On Apr 26, 2010, at 7:23 AM, Ashley Sheridan
<ash@xxxxxxxxxxxxxxxxxxxx> wrote:
> On Mon, 2010-04-26 at 13:20 +0200, Peter Lind wrote:
>
>> On 26 April 2010 12:52, Ashley Sheridan <ash@xxxxxxxxxxxxxxxxxxxx>
>> wrote:
>>> I've been thinking about this problem for a little while, and the
>>> thing
>>> is, I can think of ways of doing it, but they're not very nice,
>>> and I
>>> don't think they're going to be fast.
>>>
>>> Basically, I have a load of HTML formatted content in a database
>>> that
>>> get displayed onto the site. It's part of a rudimentary CMS.
>>>
>>> Currently, the titles for each article are displayed on a page,
>>> and each
>>> title links to the full article. However, that leaves me with a
page
>>> which is essentially a list of links, and that's not ideal for
>>> SEO. What
>>> I wanted to do to enhance the page is to have a short excerpt
of x
>>> number of words/characters beneath each article title. The idea
>>> being
>>> that search engines will find the page as more than a link
farm, and
>>> visitors won't have to just rely on the title alone for the
content.
>>>
>>> Here's the rub though. As the content is in HTML form, I can't
>>> just grab
>>> the first 100 characters and display them as that could leave an
>>> open
>>> tag without a closing one, potentially breaking the page.

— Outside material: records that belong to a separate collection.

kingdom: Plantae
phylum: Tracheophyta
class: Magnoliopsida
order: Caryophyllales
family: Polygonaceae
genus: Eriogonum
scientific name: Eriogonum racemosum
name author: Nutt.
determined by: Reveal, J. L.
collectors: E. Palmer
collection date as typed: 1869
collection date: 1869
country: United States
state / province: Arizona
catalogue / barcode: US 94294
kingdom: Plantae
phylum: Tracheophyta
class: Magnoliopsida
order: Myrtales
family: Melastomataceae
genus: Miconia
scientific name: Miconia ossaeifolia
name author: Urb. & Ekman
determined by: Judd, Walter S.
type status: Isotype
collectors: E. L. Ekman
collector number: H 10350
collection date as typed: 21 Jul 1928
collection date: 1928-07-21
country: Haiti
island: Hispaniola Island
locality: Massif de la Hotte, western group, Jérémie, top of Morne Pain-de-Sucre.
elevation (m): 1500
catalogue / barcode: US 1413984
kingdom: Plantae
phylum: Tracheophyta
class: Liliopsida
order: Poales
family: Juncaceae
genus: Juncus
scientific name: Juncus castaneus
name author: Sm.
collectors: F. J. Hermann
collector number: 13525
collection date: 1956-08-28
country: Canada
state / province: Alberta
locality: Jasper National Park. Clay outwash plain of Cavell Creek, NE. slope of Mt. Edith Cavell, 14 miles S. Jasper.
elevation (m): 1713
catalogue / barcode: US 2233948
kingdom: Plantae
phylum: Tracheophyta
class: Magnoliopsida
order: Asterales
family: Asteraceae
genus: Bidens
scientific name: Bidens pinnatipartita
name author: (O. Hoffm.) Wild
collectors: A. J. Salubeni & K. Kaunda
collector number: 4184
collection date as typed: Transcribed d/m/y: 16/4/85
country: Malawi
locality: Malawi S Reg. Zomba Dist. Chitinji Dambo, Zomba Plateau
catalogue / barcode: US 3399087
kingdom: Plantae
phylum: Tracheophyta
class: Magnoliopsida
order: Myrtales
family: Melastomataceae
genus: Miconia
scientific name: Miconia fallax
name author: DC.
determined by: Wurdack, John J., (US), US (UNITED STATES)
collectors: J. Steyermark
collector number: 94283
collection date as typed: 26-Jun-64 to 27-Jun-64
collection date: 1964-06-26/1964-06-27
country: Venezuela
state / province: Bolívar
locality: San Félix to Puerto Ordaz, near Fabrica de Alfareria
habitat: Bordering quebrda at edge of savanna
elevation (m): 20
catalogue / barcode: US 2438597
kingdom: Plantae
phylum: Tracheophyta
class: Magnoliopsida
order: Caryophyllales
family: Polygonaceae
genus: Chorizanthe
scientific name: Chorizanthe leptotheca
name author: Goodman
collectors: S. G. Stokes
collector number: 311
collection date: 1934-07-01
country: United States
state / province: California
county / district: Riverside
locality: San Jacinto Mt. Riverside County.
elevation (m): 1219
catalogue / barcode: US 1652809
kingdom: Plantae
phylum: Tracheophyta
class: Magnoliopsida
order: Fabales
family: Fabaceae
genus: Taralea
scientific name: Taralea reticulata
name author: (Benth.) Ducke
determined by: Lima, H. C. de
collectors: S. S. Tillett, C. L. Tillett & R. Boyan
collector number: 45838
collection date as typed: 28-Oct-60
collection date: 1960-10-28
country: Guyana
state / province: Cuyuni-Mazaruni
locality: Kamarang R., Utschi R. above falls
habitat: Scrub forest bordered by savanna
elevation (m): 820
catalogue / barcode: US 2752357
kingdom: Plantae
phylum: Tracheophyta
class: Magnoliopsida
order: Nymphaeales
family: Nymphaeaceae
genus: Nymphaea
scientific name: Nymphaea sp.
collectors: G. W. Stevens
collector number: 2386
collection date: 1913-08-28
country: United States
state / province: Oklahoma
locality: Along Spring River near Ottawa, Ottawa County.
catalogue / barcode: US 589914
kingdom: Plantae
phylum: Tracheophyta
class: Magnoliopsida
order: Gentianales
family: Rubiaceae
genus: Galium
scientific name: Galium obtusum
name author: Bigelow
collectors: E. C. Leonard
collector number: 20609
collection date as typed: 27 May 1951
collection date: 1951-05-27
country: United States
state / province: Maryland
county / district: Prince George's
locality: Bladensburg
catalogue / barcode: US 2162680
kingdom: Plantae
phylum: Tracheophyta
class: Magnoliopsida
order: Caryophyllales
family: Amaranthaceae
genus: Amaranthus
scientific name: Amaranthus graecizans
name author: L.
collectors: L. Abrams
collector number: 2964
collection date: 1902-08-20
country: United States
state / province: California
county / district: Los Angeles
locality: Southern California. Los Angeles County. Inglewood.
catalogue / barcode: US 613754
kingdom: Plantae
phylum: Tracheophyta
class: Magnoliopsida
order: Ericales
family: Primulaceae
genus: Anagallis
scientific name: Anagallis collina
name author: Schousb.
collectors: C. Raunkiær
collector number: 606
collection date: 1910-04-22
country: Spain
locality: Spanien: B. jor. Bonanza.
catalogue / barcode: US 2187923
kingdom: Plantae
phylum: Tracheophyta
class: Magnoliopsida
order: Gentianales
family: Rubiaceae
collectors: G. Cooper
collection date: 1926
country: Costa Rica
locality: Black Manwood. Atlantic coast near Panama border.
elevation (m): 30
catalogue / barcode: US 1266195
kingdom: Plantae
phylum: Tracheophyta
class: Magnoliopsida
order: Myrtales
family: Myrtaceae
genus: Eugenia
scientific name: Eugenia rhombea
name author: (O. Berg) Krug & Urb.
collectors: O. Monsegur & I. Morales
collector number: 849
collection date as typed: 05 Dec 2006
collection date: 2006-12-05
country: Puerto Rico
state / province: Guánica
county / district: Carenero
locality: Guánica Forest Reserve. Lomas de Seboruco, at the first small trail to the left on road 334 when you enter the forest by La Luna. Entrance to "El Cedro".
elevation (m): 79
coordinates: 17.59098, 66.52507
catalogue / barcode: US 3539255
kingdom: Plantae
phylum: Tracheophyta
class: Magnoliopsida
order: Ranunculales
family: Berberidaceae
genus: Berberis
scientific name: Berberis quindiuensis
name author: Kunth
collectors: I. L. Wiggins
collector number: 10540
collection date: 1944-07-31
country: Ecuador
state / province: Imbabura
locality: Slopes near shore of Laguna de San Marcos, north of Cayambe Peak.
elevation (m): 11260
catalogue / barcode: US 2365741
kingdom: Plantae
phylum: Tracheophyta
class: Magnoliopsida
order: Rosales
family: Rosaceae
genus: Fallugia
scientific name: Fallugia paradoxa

I
could
>>> use
>>> strip_tags on the 100-character excerpt, but what if the excerpt
>>> itself
>>> broke a tag in half (i.e. <acronym title="something"> could
become
>>> <acron )
>>>
>>> The only solutions I can see are:
>>>
>>>
>>> * retrieve the entire article, perform a strip_tags and then
>>> take
>>> the excerpt
>>> * use a regex inside of mysql to pull out only the text
>>>
>>>
>>> The thing is, neither of these seems particularly pretty, and I
am
>>> sure
>>> there's a better way, but it's too early in the week for my brain
>>> to be
>>> fully functional I think!
>>>
>>> Does anyone have any ideas about what I could do, or do you think
>>> I'm
>>> seeing problems where there are none?
>>
>> Use htmltidy or htmlpurifier to clean up things. I.e. grab the
amount
>> of content you want, then use one of the tools to repair and clean
>> the
>> html.
>>
>> Regards
>> Peter
>>
>> --
>> <hype>
>> WWW: http://plphp.dk / http://plind.dk
>> LinkedIn: http://www.linkedin.com/in/plind
>> Flickr: http://www.flickr.com/photos/fake51
>> BeWelcome: Fake51
>> Couchsurfing: Fake51
>> </hype>
>>
>
>
> Would that work on content that stopped mid-tag? Assuming the
original
> copy is:
>
> <p>This is some sentence, with an <abbr title="Abbreviation">abbr</
> abbr>
> in the middle of it.</p>
>
> If I was asking for only the first 50 characters, I'd get this:
>
> <p>This is some sentence, with an <abbr title="Abb
>
> Would either htmltidy or htmlpurifier be able to handle that? I
don't
> mind whether it tries to repair the tag or remove it completely, as
> long
> as it does something to it.
>
> Thanks,
> Ash
> http://www.ashleysheridan.co.uk
>
>
When looking at the performance side of things, couldn't you add
another column to the table and do this work to tidy / strip tags
during the insert going forward?
Any current data would need a one time script to clean / tidy the
current data. you could run this on a nightly cron ( depending on how
much data there is) until the new column is filled with clean data.
Bastien
Sent from my iPod